What’s included in this release?

As of September 5, 2023, this full release incorporates genomic, transcript, and protein data containing:

391,350,361 records

289,333,423 proteins

56,423,426 RNAs

sequences from 141,099 organisms

The release is provided in several directories as a complete dataset and divided by logical groupings.

Updates & announcements

New eukaryotic genome annotations

This release includes new annotations generated by NCBI’s eukaryotic genome annotation pipeline for 35 species, including:

Silvery gibbon, based on updated assembly HMol_V3 (GCF_009828535.3_2023_07)

Cactus mouse, based on new assembly PerEre_H2_v1 (GCF_949786415.1_2023_08)

Black rhinoceros, based on new assembly mDicBic1.mat.cur (GCF_020826845.1_2023_07) (pictured)
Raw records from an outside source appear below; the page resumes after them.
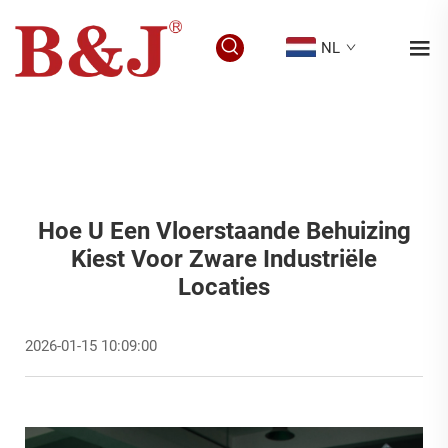
NL
Hoe U Een Vloerstaande Behuizing
Kiest Voor Zware Industriële
Locaties
2026-01-15 10:09:00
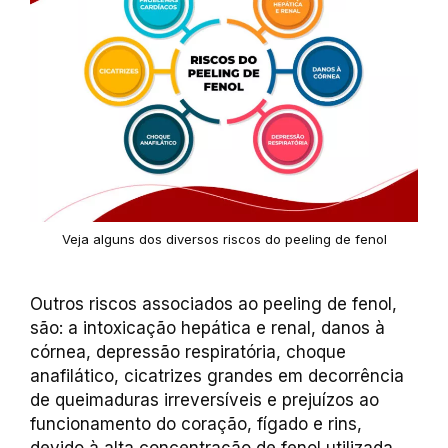
Veja alguns dos diversos riscos do peeling de fenol
Outros riscos associados ao peeling de fenol,
são: a intoxicação hepática e renal, danos à
córnea, depressão respiratória, choque
anafilático, cicatrizes grandes em decorrência
de queimaduras irreversíveis e prejuízos ao
funcionamento do coração, fígado e rins,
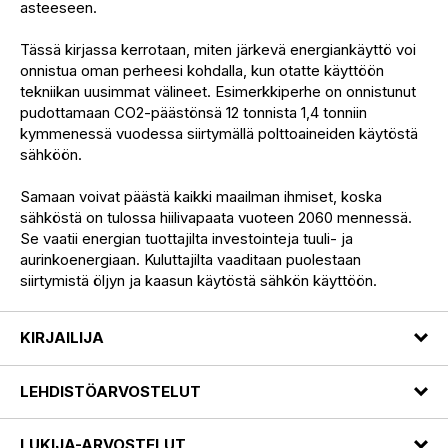
asteeseen.
Tässä kirjassa kerrotaan, miten järkevä energiankäyttö voi
onnistua oman perheesi kohdalla, kun otatte käyttöön
tekniikan uusimmat välineet. Esimerkkiperhe on onnistunut
pudottamaan CO2-päästönsä 12 tonnista 1,4 tonniin
kymmenessä vuodessa siirtymällä polttoaineiden käytöstä
sähköön.
Samaan voivat päästä kaikki maailman ihmiset, koska
sähköstä on tulossa hiilivapaata vuoteen 2060 mennessä.
Se vaatii energian tuottajilta investointeja tuuli- ja
aurinkoenergiaan. Kuluttajilta vaaditaan puolestaan
siirtymistä öljyn ja kaasun käytöstä sähkön käyttöön.
KIRJAILIJA
LEHDISTÖARVOSTELUT
LUKIJA-ARVOSTELUT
Ahaetulla prasina, based on new assembly ASM2864084v1 (GCF_028640845.1_2023_07)

Tigriopus californicus, based on new assembly Tcal_SD_v2.1 (GCF_007210705.1_2023_08)

Magnolia sinica, based on new assembly MsV1 (GCF_029962835.1_2023_07)

Future changes

The Eukaryotic Gene Annotation Pipeline software was recently updated to version 10.2.

The release notes are available here. The updated processes and reporting will apply to new annotations in the next release (November 2023).